### TASK REQUIREMENTS:
Line for line, return the data exactly, omitting all pictures.

### Saved data entries:
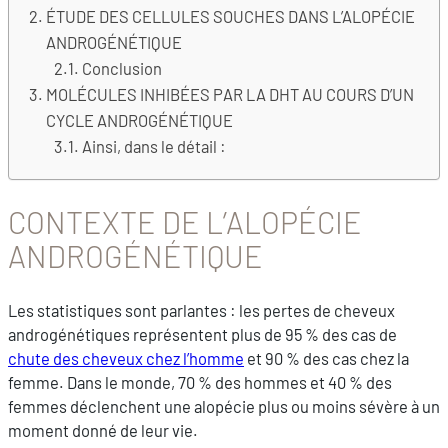
ÉTUDE DES CELLULES SOUCHES DANS L’ALOPÉCIE
ANDROGÉNÉTIQUE
Conclusion
MOLÉCULES INHIBÉES PAR LA DHT AU COURS D’UN
CYCLE ANDROGÉNÉTIQUE
Ainsi, dans le détail :
CONTEXTE DE L’ALOPÉCIE
ANDROGÉNÉTIQUE
Les statistiques sont parlantes : les pertes de cheveux
androgénétiques représentent plus de 95 % des cas de
chute des cheveux chez l’homme
et 90 % des cas chez la
femme. Dans le monde, 70 % des hommes et 40 % des
femmes déclenchent une alopécie plus ou moins sévère à un
moment donné de leur vie.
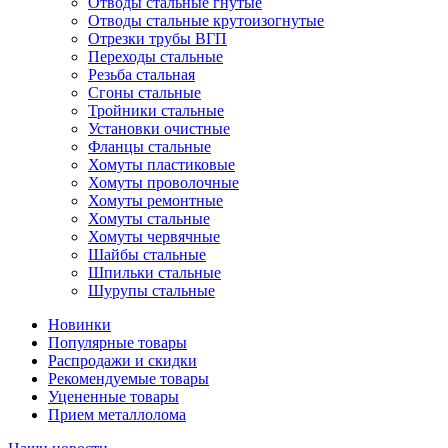
Отводы стальные гнутые
Отводы стальные крутоизогнутые
Отрезки трубы ВГП
Переходы стальные
Резьба стальная
Сгоны стальные
Тройники стальные
Установки очистные
Фланцы стальные
Хомуты пластиковые
Хомуты проволочные
Хомуты ремонтные
Хомуты стальные
Хомуты червячные
Шайбы стальные
Шпильки стальные
Шурупы стальные
Новинки
Популярные товары
Распродажи и скидки
Рекомендуемые товары
Уцененные товары
Прием металлолома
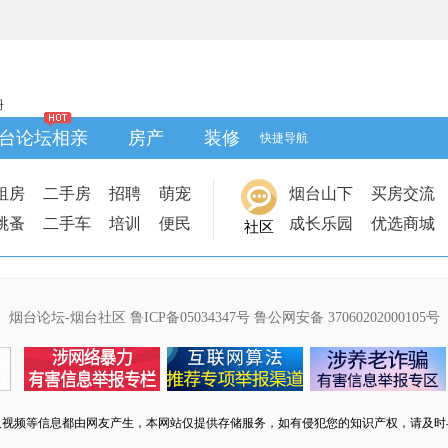
册
台论坛相亲
房产
装修
快捷导航
租房
二手房
招聘
萌宠
烟台山下
买房交流
跳蚤
二手车
培训
便民
成长乐园
优选商城
社区
烟台论坛-烟台社区
鲁ICP备05034347号
鲁公网安备 37060202000105号
及视频等信息都由网友产生，本网站仅提供存储服务，如有侵犯您的知识产权，请及时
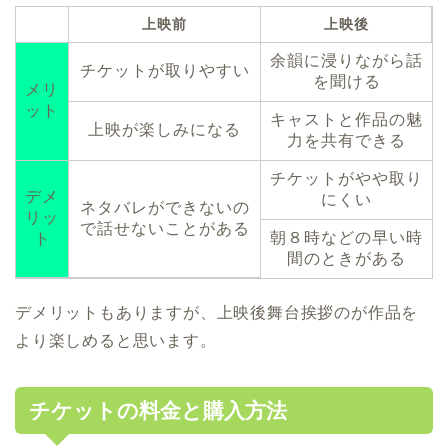
上映前
上映後
余韻に浸りながら話
チケットが取りやすい
を聞ける
メリ
ット
キャストと作品の魅
上映が楽しみになる
力を共有できる
チケットがやや取り
デメ
にくい
ネタバレができないの
リッ
で話せないことがある
朝８時などの早い時
ト
間のときがある
デメリットもありますが、上映後舞台挨拶のが作品を
より楽しめると思います。
チケットの料金と購入方法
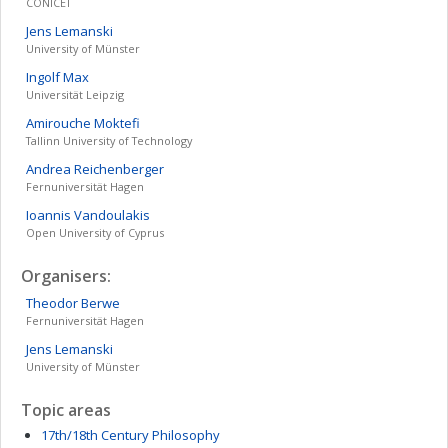
CONICET
Jens
Lemanski
University of Münster
Ingolf
Max
Universität Leipzig
Amirouche
Moktefi
Tallinn University of Technology
Andrea
Reichenberger
Fernuniversität Hagen
Ioannis
Vandoulakis
Open University of Cyprus
Organisers:
Theodor
Berwe
Fernuniversität Hagen
Jens
Lemanski
University of Münster
Topic areas
17th/18th Century Philosophy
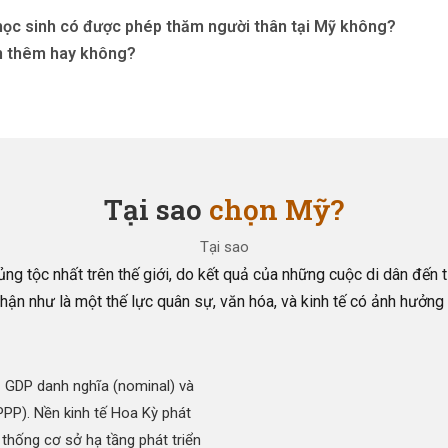
, học sinh có được phép thăm người thân tại Mỹ không?
àm thêm hay không?
Tại sao
chọn Mỹ?
Tại sao
g tộc nhất trên thế giới, do kết quả của những cuộc di dân đến t
hận như là một thế lực quân sự, văn hóa, và kinh tế có ảnh hưởng l
trị GDP danh nghĩa (nominal) và
(PPP). Nền kinh tế Hoa Kỳ phát
 thống cơ sở hạ tầng phát triển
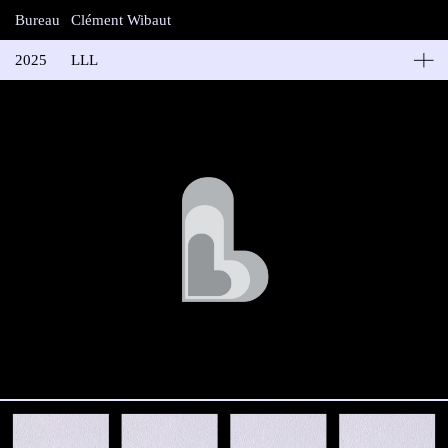
Bureau
Clément Wibaut
2025
LLL
Les Liens qui Libèrent
“Abajo y a la izquierda se encuentra el corazón” (En dessous et à
gauche se trouve le cœur). Identité visuelle des éditions Les Liens
qui Libèrent (LLL), maison d’édition indépendante fondée en
2009 par Sophie Marinopoulos et Henri Trubert. LLL publie des
essais dans les domaines de l’économie, la politique, les sciences,
la psychologie et la psychanalyse.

### EXERCISE SOLUTION:
ÉTUDE DES CELLULES SOUCHES DANS L’ALOPÉCIE
ANDROGÉNÉTIQUE
Conclusion
MOLÉCULES INHIBÉES PAR LA DHT AU COURS D’UN
CYCLE ANDROGÉNÉTIQUE
Ainsi, dans le détail :
CONTEXTE DE L’ALOPÉCIE
ANDROGÉNÉTIQUE
Les statistiques sont parlantes : les pertes de cheveux
androgénétiques représentent plus de 95 % des cas de
chute des cheveux chez l’homme
et 90 % des cas chez la
femme. Dans le monde, 70 % des hommes et 40 % des
femmes déclenchent une alopécie plus ou moins sévère à un
moment donné de leur vie.
Отводы стальные гнутые
Отводы стальные крутоизогнутые
Отрезки трубы ВГП
Переходы стальные
Резьба стальная
Сгоны стальные
Тройники стальные
Установки очистные
Фланцы стальные
Хомуты пластиковые
Хомуты проволочные
Хомуты ремонтные
Хомуты стальные
Хомуты червячные
Шайбы стальные
Шпильки стальные
Шурупы стальные
Новинки
Популярные товары
Распродажи и скидки
Рекомендуемые товары
Уцененные товары
Прием металлолома
册
台论坛相亲
房产
装修
快捷导航
租房
二手房
招聘
萌宠
烟台山下
买房交流
跳蚤
二手车
培训
便民
成长乐园
优选商城
社区
烟台论坛-烟台社区
鲁ICP备05034347号
鲁公网安备 37060202000105号
及视频等信息都由网友产生，本网站仅提供存储服务，如有侵犯您的知识产权，请及时
上映前
上映後
余韻に浸りながら話
チケットが取りやすい
を聞ける
メリ
ット
キャストと作品の魅
上映が楽しみになる
力を共有できる
チケットがやや取り
デメ
にくい
ネタバレができないの
リッ
で話せないことがある
朝８時などの早い時
ト
間のときがある
デメリットもありますが、上映後舞台挨拶のが作品を
より楽しめると思います。
チケットの料金と購入方法
CONICET
Jens
Lemanski
University of Münster
Ingolf
Max
Universität Leipzig
Amirouche
Moktefi
Tallinn University of Technology
Andrea
Reichenberger
Fernuniversität Hagen
Ioannis
Vandoulakis
Open University of Cyprus
Organisers:
Theodor
Berwe
Fernuniversität Hagen
Jens
Lemanski
University of Münster
Topic areas
17th/18th Century Philosophy
, học sinh có được phép thăm người thân tại Mỹ không?
àm thêm hay không?
Tại sao
chọn Mỹ?
Tại sao
g tộc nhất trên thế giới, do kết quả của những cuộc di dân đến t
hận như là một thế lực quân sự, văn hóa, và kinh tế có ảnh hưởng l
trị GDP danh nghĩa (nominal) và
(PPP). Nền kinh tế Hoa Kỳ phát
 thống cơ sở hạ tầng phát triển
Bureau
Clément Wibaut
2025
LLL
Les Liens qui Libèrent
“Abajo y a la izquierda se encuentra el corazón” (En dessous et à
gauche se trouve le cœur). Identité visuelle des éditions Les Liens
qui Libèrent (LLL), maison d’édition indépendante fondée en
2009 par Sophie Marinopoulos et Henri Trubert. LLL publie des
essais dans les domaines de l’économie, la politique, les sciences,
la psychologie et la psychanalyse.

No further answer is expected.